Completamente nuda nella vasca, con l'acqua che comincia a diventare fredda, un maniaco pazzo che mi chiede di diventare la sua colf e l'iPod che si è scaricato. Una giornata niente male.
— Ma io come faccio a sapere che sei davvero Babbo Natale e non un impostore?
— Ora te lo provo.
Inserisce una mano nella tasca del giaccone lurido e ne estrae un'automobilina Polystil ancora incartata.
— Visto? Dice lui trionfante.
— Un po' scarsa come prova, non credi?
— Tu ti chiami Maria detta Mery, se non fossi il vero Babbo Natale come farei a saperlo?

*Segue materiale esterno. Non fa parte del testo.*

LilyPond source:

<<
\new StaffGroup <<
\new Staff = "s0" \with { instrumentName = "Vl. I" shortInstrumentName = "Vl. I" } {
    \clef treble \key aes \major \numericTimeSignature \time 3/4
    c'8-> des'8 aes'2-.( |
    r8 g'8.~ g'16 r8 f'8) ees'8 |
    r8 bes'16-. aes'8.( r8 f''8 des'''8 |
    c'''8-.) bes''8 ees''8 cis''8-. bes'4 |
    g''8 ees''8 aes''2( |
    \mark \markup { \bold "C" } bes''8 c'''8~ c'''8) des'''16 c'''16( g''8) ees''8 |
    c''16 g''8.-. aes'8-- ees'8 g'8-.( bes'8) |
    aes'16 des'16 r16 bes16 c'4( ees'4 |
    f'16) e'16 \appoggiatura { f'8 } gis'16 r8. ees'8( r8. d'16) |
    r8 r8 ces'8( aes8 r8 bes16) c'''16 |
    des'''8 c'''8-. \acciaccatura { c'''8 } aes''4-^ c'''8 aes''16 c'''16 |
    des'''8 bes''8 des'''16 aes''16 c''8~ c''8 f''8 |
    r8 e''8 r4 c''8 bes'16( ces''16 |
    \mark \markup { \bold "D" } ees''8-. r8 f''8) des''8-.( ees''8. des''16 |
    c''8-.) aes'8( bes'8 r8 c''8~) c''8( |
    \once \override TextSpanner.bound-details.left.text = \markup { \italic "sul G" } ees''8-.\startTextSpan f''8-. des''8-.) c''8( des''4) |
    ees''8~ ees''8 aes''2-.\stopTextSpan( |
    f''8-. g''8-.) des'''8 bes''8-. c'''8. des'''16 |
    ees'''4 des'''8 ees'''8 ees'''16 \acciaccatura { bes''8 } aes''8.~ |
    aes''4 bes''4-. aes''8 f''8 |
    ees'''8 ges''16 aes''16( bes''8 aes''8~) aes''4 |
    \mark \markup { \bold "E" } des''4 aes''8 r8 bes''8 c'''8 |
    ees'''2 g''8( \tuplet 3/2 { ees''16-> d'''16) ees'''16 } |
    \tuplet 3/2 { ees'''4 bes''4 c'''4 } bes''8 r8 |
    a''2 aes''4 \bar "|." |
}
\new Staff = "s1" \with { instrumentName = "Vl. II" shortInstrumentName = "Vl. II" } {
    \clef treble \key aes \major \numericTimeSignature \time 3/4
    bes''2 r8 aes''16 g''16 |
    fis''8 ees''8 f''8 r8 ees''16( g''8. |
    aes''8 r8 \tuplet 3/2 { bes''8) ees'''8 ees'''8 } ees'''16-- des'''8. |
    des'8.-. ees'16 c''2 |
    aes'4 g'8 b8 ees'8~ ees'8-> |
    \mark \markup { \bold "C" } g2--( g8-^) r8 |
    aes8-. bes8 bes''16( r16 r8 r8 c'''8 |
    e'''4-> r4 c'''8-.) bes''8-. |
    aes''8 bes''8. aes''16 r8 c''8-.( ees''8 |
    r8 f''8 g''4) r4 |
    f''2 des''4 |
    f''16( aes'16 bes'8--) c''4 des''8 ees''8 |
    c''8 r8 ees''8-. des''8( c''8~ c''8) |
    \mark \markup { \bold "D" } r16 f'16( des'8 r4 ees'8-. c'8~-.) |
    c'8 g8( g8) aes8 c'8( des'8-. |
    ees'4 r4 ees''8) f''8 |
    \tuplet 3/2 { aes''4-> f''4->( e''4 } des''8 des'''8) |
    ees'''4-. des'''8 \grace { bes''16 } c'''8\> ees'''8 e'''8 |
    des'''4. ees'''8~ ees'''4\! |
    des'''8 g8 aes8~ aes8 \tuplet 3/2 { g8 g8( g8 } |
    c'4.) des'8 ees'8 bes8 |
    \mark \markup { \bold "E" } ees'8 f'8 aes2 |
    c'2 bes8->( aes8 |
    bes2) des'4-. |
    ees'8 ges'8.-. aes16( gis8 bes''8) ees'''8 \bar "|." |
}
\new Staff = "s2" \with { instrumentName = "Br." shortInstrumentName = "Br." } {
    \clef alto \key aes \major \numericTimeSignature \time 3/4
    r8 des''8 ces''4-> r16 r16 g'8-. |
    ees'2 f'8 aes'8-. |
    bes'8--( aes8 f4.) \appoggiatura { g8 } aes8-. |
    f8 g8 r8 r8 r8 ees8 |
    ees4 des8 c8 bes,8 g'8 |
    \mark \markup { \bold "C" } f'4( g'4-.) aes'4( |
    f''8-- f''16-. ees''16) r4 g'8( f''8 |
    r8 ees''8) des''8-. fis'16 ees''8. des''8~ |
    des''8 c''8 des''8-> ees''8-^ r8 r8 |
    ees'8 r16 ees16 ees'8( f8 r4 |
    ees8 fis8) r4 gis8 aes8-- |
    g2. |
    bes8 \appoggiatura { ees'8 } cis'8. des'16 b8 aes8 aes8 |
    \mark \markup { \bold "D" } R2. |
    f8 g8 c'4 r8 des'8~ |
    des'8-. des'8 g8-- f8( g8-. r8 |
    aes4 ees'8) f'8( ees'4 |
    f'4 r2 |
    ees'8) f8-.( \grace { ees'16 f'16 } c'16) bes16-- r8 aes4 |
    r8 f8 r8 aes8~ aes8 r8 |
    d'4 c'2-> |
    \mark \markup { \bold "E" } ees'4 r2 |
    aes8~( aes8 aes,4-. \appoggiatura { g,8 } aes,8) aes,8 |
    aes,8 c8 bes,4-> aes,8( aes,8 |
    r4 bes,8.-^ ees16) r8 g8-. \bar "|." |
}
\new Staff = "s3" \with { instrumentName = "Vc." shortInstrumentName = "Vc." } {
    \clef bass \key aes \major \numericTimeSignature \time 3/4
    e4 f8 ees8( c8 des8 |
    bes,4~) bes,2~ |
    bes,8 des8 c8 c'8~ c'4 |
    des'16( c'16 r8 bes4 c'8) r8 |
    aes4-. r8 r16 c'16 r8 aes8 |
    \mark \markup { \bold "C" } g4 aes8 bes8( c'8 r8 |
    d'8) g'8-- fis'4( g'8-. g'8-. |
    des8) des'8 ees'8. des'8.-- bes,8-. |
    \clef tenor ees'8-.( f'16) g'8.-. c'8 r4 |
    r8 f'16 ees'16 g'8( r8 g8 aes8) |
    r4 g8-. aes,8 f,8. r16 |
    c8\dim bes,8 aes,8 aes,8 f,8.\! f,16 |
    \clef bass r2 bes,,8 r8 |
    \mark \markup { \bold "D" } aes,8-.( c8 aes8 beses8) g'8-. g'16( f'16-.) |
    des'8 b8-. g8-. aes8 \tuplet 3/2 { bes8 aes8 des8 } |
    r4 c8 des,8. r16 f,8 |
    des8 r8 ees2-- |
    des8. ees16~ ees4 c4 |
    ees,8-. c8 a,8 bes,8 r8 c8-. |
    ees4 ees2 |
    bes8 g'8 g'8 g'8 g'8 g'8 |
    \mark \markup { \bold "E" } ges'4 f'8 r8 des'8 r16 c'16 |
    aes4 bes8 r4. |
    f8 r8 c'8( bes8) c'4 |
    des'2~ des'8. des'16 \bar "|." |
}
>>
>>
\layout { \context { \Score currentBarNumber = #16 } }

— Bella forza, avrai sentito mia sorella che mi chiamava quando mi ha fatto la foto.
— Uff, donna di poca fede, allora vieni a vedere.
Il barbuto vecchietto si avvicina alla porta del bagno, ne approfitto per uscire dalla vasca e indossare finalmente l'accappatoio.
Lo seguo in salotto, con la mano pulisce la condensa che sta sul vetro della finestra.
— Guarda qui, allora.
Un asinello nel mio giardino. Impressionante.
— E le renne? Chiedo.
— Sono vecchie più di me, ormai stanno nella stalla e si dedicano alla produzione di letame. Ora mi trasporta Gino.
— Gino?
— Sì, lui, quello che vedi lì fuori e che adesso ci porterà a casa.
Il ciccione si avvicina alla porta e la apre. L'asinello entra in salotto lordando irreparabilmente, con gli zoccoli sporchi di fango, il tappeto preferito da mia mamma.
— Tu sei pazzo!
Babbo Natale mi si avvicina e mi afferra per la vita. Mi siede sull'asino e si accomoda dietro di me.
Chiudo la porta azzurra alle mie spalle. Venti sotto zero. In questo stupido villaggio lappone fa un freddo infernale. "Freddo infernale". Ridacchio.
Accendo il Macbook Pro e mi collego a internet. Vediamo che scegliere oggi. Apro il sito di Cartier e rimango folgorata dalla bellezza di un bracciale di diamanti. È mio.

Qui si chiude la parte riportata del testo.